● DIRECTIONS:
1 - In the article on Chris Sale's pitching, turn the paragraph starting "It's one of the best weapons in baseball" into a short bulleted list that keeps its main facts.
2 - In the article on Chris Sale's pitching, what record and ERA did Sale put up after returning from his elbow injury?

● EXCERPT PROVIDED:
---------------

PitchCraft: Chris Sale, the South-Side Scarecrow

MLB 2014 scenario: A top young pitcher suffers an early injury, hits the DL, returns in May, totally dominates, and quickly puts himself back in the Cy Young race.

If you asked 100 baseball fans to name the mystery player, 98 of them would say Clayton Kershaw, and they’d be right. What they’d miss, though, is that the same exact narrative is playing out over in the AL in the form of 25-year-old White Sox ace Chris Sale. After going down in April with an elbow injury, Sale returned with a vengeance, rolling up a 10-2 record and a 2.14 ERA, as well as one of the top five WARs in the game (as with Kershaw, that’s an insane feat when you consider that WAR is a cumulative stat and Sale has far fewer innings than most starters). There’s a reason his name was brought up in a joking text from Tigers GM Dave Dombrowski to Billy Beane during the trade deadline madness:

Sale gets less attention than Kershaw, though, since he’s never won a Cy Young and since — let’s face it — King Felix probably has this year’s AL prize on lockdown. Nevertheless, he’s one of the game’s best, and it’s time to PitchCraft the man.

(Our usual GIF-related thanks go out to Pitcher GIFs, a great follow for all your pitching needs.)

What He Throws

(All velocity, movement, and usage stats from Brooks Baseball.)

1. Four-seam Fastball: 94.96 mph, 37.90 percent usage, 11.32 inches horizontal movement, 6.75 vertical

Here’s something you’re going to read over and over again in this article: Chris Sale gets excellent horizontal movement on this pitch. Best in baseball, to be specific, by two and a half inches. Before we move on, let’s take a look at exactly what it means when your fastball moves almost a foot from right to left. Envision the possibilities: Could you start it inside on a righty, make it look like it’s about to hit him, and then paint the inside corner?

Yep:

Could you run it up the ladder with 95-plus speed, letting it tail outside until it’s practically unhittable? Yep:

Could you start it up the middle and end up painting the outside corner? Yup:

It’s one of the best weapons in baseball, and one capable of producing strikeouts and inducing weak contact, depending on the situation. It’s not super common to see a pitcher use a fastball as a setup and strikeout pitch, but Sale’s usage numbers show he’s consistent across counts, with a top-10 put-away percentage. Hitters are batting .238 against the fastball, which is in the top fifth of all starters, and if there’s a weakness to this pitch, it’s that the line drive percentage on balls in play is relatively high, a product of Sale’s tendency to let the ball ride up in the zone.

For comparison’s sake, let’s go back to Felix Hernandez, who won the coveted Fastball of the Year prize at the Midseason GIF Awards. Check out his zone profile, and notice how rarely he leaves a fastball above the middle fifth of the strike zone. Now see Sale’s, which shows a much wider range, and far more frequency high in the zone — especially in the center. Hernandez’s high pitches, you’ll notice, are usually out of the strike zone, implying that they’re purposeful waste pitches. Sale is dealing with more velocity than Hernandez, and to be fair, sometimes the high heat works for him:

Then again, sometimes it doesn’t. For one last comparison, Sale has given up 24 line drives and 23 hits on fastballs in the middle fifth or higher in 122 innings. Hernandez has given up nine line drives and 11 hits in 173 innings. Don’t get me wrong — Sale’s numbers are still really, really good. But there’s a difference between really good and great.

---------------

● DATASET RECORDS:
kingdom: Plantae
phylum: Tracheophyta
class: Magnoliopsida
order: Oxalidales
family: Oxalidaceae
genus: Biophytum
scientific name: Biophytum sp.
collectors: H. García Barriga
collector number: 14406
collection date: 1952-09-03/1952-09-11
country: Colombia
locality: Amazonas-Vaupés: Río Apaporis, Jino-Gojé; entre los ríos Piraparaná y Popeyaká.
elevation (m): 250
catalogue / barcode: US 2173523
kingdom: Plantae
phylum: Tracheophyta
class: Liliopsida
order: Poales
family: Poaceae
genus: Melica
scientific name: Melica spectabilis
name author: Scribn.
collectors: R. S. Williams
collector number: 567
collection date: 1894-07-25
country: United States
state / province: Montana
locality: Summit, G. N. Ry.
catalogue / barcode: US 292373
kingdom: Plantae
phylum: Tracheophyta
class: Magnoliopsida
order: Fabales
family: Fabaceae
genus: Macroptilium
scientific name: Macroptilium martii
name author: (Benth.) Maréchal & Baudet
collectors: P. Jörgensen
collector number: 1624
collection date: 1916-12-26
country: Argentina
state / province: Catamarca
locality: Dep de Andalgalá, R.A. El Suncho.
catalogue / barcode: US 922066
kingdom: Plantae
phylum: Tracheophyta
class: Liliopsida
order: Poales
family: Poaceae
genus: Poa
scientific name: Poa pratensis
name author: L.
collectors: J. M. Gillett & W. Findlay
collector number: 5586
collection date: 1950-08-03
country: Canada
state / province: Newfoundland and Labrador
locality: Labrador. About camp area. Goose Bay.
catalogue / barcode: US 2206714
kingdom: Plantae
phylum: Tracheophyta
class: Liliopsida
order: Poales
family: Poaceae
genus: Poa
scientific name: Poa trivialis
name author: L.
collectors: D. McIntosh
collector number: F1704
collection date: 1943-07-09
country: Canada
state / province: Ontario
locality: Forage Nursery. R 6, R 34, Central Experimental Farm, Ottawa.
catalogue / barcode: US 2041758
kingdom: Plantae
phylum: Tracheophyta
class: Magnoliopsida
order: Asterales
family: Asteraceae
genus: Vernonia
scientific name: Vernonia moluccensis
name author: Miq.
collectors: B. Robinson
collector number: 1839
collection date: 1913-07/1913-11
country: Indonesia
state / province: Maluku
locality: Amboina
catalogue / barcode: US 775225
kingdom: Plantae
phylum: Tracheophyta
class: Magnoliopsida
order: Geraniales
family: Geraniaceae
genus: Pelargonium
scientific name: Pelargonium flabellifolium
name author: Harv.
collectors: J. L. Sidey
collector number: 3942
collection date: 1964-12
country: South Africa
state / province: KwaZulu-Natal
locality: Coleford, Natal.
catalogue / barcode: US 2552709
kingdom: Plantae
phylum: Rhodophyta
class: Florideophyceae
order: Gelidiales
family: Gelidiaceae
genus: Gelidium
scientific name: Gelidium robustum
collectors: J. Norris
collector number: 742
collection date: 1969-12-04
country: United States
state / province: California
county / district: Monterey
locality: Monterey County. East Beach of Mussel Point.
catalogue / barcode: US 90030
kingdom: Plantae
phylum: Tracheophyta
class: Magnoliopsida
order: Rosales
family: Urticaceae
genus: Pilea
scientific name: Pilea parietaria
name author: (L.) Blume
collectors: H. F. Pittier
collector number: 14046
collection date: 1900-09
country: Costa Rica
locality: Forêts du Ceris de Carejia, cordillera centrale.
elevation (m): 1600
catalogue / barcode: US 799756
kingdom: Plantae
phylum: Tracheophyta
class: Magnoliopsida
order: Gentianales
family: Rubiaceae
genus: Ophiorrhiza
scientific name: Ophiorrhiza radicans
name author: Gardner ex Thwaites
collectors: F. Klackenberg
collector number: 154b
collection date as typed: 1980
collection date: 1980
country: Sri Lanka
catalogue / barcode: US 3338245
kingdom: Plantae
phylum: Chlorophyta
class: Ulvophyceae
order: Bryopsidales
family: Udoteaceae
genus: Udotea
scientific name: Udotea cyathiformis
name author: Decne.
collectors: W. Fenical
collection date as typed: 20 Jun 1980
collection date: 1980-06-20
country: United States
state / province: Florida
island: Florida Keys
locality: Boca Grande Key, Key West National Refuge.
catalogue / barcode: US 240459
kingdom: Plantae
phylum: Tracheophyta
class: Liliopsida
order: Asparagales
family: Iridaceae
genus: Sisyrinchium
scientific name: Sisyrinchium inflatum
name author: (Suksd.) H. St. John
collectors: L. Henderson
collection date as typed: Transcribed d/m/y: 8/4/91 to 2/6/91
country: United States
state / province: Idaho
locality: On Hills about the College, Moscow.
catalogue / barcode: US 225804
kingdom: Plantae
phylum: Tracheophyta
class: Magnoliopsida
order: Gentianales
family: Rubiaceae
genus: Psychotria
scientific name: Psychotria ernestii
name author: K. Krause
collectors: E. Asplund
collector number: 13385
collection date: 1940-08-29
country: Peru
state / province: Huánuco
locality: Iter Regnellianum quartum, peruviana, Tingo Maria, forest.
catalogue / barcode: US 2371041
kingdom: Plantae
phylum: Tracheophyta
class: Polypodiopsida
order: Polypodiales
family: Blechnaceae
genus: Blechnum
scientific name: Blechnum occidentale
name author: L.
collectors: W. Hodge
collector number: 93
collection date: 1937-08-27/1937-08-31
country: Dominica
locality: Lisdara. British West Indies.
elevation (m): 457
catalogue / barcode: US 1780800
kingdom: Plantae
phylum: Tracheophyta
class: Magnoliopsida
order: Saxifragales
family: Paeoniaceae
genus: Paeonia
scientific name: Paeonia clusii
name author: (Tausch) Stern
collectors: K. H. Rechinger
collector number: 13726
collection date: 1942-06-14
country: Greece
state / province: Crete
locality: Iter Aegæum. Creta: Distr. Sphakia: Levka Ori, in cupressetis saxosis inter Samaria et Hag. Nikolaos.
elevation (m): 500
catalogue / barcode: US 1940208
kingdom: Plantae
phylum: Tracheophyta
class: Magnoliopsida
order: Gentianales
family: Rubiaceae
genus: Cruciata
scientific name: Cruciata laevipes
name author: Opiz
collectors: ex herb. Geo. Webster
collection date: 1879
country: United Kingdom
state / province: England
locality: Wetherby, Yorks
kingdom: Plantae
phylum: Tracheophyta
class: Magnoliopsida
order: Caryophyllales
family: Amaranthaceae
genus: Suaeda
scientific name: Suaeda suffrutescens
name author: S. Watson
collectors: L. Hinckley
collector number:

---------------

● SOLUTIONS TO EACH TASK:
1 -
- Sale's fastball is one of baseball's best weapons and can produce strikeouts or weak contact, depending on the situation.
- Pitchers rarely use a fastball as both a setup and a strikeout pitch, but Sale uses it consistently across counts and has a top-10 put-away percentage.
- Hitters bat .238 against the pitch, which is in the top fifth of all starters.
- Its weakness is a relatively high line drive percentage on balls in play, caused by Sale letting the ball ride up in the zone.

2 - A 10-2 record and a 2.14 ERA.